Perburuan serupa mengemuka dalam webinar yang diselenggarakan Bank Pembangunan Asia (ADB) dalam rangka Pertemuan Tahunan Ke-53 ADB, yang turut dihadiri Menteri Keuangan Sri Mulyani Indrawati.
Presiden ADB Masatsugu Asakawa mengatakan, ADB sedang mengembangkan sebuah badan regional untuk meningkatkan kerja sama soal peningkatan pemungutan pajak di Asia Pasifik. ”Saya yakin sekali, salah satu kunci sukses meraih Tujuan Pembangunan Berkelanjutan saat dunia diguncang Covid-19 terletak pada mobilisasi sumber daya domestik dan kerja sama perpajakan,” kata Askawa.
Lewat badan itu, ADB bekerja sama dengan Dana Moneter Internasional (IMF), Organisasi untuk Kerja Sama Ekonomi dan Pembangunan (OECD), Bank Dunia, dan pihak lainnya.
Berdasarkan data, sebelum pandemi Covid-19, rasio pemungutan pajak di Asia Pasifik kurang dari 15 persen terhadap produk domestik bruto (PDB). Rasio minimal 15 persen ini dibutuhkan untuk kesinambungan pembangunan.
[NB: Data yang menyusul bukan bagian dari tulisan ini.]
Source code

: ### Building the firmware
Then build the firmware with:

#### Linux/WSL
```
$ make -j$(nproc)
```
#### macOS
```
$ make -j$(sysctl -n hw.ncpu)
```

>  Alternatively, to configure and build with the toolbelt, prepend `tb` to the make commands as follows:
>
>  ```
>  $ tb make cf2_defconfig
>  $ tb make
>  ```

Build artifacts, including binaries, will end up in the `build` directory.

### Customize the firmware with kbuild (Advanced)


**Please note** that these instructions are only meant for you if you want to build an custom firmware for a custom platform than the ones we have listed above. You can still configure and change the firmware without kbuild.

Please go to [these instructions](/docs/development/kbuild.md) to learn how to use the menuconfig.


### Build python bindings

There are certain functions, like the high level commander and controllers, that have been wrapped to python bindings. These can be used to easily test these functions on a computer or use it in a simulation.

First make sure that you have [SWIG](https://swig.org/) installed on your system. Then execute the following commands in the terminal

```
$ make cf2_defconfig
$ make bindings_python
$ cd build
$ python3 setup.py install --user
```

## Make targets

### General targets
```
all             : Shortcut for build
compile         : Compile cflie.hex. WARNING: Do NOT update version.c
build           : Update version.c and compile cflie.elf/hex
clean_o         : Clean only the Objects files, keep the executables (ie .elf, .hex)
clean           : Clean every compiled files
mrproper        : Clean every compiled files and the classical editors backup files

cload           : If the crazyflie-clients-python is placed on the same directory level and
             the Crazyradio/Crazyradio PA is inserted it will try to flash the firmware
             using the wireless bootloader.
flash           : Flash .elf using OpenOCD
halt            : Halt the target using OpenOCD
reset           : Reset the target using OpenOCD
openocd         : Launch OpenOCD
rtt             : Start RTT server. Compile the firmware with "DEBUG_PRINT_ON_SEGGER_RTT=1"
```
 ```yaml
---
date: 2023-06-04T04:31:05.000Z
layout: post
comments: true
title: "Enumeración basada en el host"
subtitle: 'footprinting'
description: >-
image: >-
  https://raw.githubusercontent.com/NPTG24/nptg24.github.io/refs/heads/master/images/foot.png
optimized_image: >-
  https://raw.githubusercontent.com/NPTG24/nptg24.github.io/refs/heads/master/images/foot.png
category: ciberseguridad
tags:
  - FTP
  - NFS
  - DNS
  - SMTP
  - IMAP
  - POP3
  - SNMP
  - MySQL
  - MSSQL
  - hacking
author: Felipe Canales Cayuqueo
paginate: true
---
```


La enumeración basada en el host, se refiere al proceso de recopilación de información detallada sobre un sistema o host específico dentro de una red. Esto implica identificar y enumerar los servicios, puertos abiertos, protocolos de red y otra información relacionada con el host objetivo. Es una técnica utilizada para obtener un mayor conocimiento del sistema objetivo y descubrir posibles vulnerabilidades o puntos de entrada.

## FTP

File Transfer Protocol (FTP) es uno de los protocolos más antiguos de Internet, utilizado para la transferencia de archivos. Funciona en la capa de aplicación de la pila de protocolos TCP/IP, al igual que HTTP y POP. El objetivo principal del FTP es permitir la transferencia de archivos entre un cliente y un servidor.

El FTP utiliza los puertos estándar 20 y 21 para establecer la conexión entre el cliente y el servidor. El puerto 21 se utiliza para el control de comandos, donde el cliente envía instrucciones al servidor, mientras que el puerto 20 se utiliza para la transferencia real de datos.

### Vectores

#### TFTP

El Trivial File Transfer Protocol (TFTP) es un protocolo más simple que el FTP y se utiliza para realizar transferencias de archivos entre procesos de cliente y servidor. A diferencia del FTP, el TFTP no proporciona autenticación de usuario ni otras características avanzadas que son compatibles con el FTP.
Indonesia tidak terkecuali, rasio pajaknya 11,6 persen terhadap PDB. Ada pertumbuhan pajak dari 3,6 persen pada 2016 menjadi 8,2 persen pada 2019 di Indonesia. Program amnesti pajak dan upaya lainnya mendorong peningkatan. Perburuan pajak tingkat internasional lewat ADB akan memudahkan pelacakan transfer dana global. Ini langkah impresif pada masa krisis. Tidak mudah memburu pajak, tetapi kerja sama ini akan sangat membantu. Presiden ADB pun sangat yakin dengan niat itu.